Because the joyless eco-warrior aunt energy isn't just directed at adults. It extends to her children, too.

And there's something deeply depressing about watching a Christmas movie where the kids don't seem to be having fun because an adult is too busy lecturing to let anyone enjoy themselves.

What This Could Have Been

Here's the frustrating part: you CAN make a Christmas movie with environmental themes that's still fun.

You could have a character who lives sustainably but does it with JOY. Who shows people alternatives without judgment. Who makes conscious choices feel appealing rather than punishing.

You could make being environmentally conscious look FUN instead of miserable.

But that would require the character to be likable. To have warmth. To let people enjoy things while gently suggesting alternatives.

Instead, we got lectures. Judgment. Joylessness.

And that doesn't work in a Christmas rom-com. It doesn't work in ANY rom-com TBH.

The Chemistry Problem

Via Netflix

When your main character is insufferable, it's really hard to root for the romance.

Because you're not thinking "I hope they get together!" You're thinking, "Why would anyone want to be with this person?" No wonder they got a divorce.

That's a red flag wrapped in sustainable recycled paper.

The romance can't work if we don't like the person we're supposed to be rooting for.

And in A Merry Little Ex-Mas, the insufferable eco-aunt energy kills any romantic chemistry before it can develop.

The Verdict

A Merry Little Ex-Mas had the ingredients for a perfectly fine Christmas rom-com: Alicia Silverstone, Melissa Joan Hart, a holiday setting, and romantic potential.

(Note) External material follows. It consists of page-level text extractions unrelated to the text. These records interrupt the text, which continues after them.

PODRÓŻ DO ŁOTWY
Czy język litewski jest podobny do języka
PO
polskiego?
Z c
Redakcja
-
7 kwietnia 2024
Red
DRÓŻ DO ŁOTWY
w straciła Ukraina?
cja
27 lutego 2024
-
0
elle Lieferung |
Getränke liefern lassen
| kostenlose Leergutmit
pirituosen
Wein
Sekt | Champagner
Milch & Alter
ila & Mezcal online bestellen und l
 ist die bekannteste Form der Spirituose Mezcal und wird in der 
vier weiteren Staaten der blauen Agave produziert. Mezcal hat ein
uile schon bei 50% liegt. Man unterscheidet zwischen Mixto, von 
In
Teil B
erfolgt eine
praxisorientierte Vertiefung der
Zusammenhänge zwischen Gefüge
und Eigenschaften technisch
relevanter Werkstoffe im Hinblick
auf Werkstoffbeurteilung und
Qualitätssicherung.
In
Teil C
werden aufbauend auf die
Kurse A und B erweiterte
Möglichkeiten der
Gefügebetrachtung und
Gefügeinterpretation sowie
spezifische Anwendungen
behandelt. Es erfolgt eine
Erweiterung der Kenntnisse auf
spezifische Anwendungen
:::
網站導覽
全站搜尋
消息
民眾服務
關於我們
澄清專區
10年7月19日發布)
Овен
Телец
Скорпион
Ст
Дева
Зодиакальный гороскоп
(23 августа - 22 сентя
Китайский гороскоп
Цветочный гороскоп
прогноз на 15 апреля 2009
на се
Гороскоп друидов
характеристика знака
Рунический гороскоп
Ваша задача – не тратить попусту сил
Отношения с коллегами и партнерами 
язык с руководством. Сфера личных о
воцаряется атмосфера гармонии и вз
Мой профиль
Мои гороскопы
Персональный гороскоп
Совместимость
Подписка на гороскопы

But it forgot the most essential ingredient: FUN.

Instead of being a cozy escape, it's a 90-minute lecture from the most insufferable character imaginable. Someone who sucks the joy out of every scene by turning Christmas into an opportunity to judge everyone's consumer choices.

Christmas movies are supposed to make you feel good. This one just makes you feel exhausted and guilty.

If you want a fun Christmas movie, skip this one. There are literally hundreds of other options that remember that Christmas entertainment is supposed to be ENTERTAINING.

Save yourself the lecture. Watch something that actually feels like Christmas.